Page 19 of Outside the Lines

Font Size:

Page 19 of Outside the Lines

I shrugged. I had no idea. "I knew Trin when they were Socks. When Socks was fourteen and clutching a Chinese takeout box to their chest. I can't help feeling like I shouldn't be doing this when I think about how I met them. I don't know what happened in their life, but I don't want to be someone older who takes advantage of them in case that's already happened to them before."

Kim snorted then laughed a little. "I may not have met Trin, but I do remember Socks, and they would not have let you run over them at all. It would have been the other way around. I was worried about you there for a while when Socks first came here. You've seen how some of them can manipulate. I was worried that Socks was doing that with you sometimes when I would see you two having fun together or laughing together. But now I know that's not the case. Socks genuinely loved you. It wasn't romantic, I don't think, but Socks absolutely cared about you. I think you were the only person they really cared about in here."

I hung my head. "Sometimes I thought of them as being my best friend. They were so much younger than me, and no one would have understood, but hanging out with Socks was like being with a best friend. They got everything I was saying. Sometimes, when I wasn't feeling well and I was considering calling out, I used to come in just to see them because I knew it would make my night better to be around them."

Kim reached across the table to pat my hand. "You sound like a man in love."

Maybe she was right. And that terrified me. "Then I was in love with a child." I couldn't be that person. I absolutely could not be. I would hate myself if that were true.

Kim tsked at me. "No, you're not listening. When you talk about Trin now, that's when you sound like you're in love. With Trin. I saw you with Socks. I knew you two were close friends. But I never once questioned how things were between you. Not until you refused to let them stay with you when they were old enough to leave here. I admire you for that decision. You both had to grow before you could begin a real relationship together. Don't you dare let the fact that you knew Socks when they were fourteen keep you from whatever you can have with Trin now. It wasn't the right time for you two back then, but now I think it is. Don't mess this up."

I laughed and laid my head down over my arms. "Thank you. I needed to hear that. Maybe I even needed to be given permission to see them again."

Kim rolled her eyes at me. "Well, then, you have it. You both deserve to be happy, and I hope you can find that happiness together. Fall in love with Trin. Don't be afraid to love them. I know your last relationship went horribly, but he never deserved you anyway. Trin does. Be your best self with them and I think everything will work out just fine."

"You sound like a dating column advice person. Maybe you should take up a job at the paper," I teased her.

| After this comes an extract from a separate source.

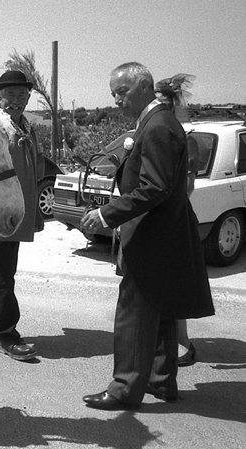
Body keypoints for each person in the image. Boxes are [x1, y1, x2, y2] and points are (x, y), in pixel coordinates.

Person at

She flicked the back of my head with her nail as she walked around me. "Maybe I will," she said as I rubbed the back of my head.

*~*~*

When I knocked on Trin's door that night, the person who I figured had to be Andy opened it. He was in a bra and shorts. After he looked me up and down, he grinned at me. "Trin did say you were cute. I'm Andy, their roommate." He turned sideways. "Trin! Date's here!"

"It's not eight yet!" Trin called down.

I checked my phone to make sure I wasn't ridiculously early. I was actually a few minutes late, which was rare for me recently.

Andy shrugged and turned back to me. "Want to come in?"

"Sure. If that's okay."

"I don't mind." He walked away, leaving the door open.

I came in and closed the door behind me. There was a bookshelf in the living room, which I went to, while Andy sat down on the couch and watched a show about early American medical practices. A white cat lay on the couch beside him.

"Do you know that they probably would have lobotomized people like us?" Andy asked me.

I looked back at him. "I do. It's horrible."

"What sex do you think Trin is?"

Since Andy apparently wanted to talk, I came over and sat down next to him. The cat gave me a baleful glare. "I actually don't care one way or the other."

"Because you're bi and whatever you find down there is okay?"

I smiled as I heard Trin start to come downstairs. "No. Because I care about Trin, not whatever genitals they have. If we ever get to that point, I'll be happy with what they have because it's attached to them. It has nothing to do with what I am."

Trin came into the living room and smiled at us both. They were wearing a long maxi skirt and a cardigan over a tank top. It was a great combination that made them look especially pretty with their hair down around their shoulders. "What are you two talking about?"

"Alex having sex with you."

I wanted to punch him, especially when I saw how embarrassed Trin was as they blushed and looked away from us, but then Andy just laughed and I realized he was trying to get a reaction out of us, or maybe just me. Maybe this was how they were. I decided to play along, a bit. "It's true. He was asking me if I would care about what you have one way or the other."

"And would you?" Trin asked me.

I got off the couch to go to them. "Not at all." I kissed Trin on their cheek and waved to Andy. He gave me a thumbs up. "Are you ready?"

Trin nodded. "I just need to grab my purse." They went to the hall closet and I saw a small collection of purses there. They chose a light blue one. It went with the blue flowers in their cardigan. "Now I'm ready. Andy, don't burn the house down."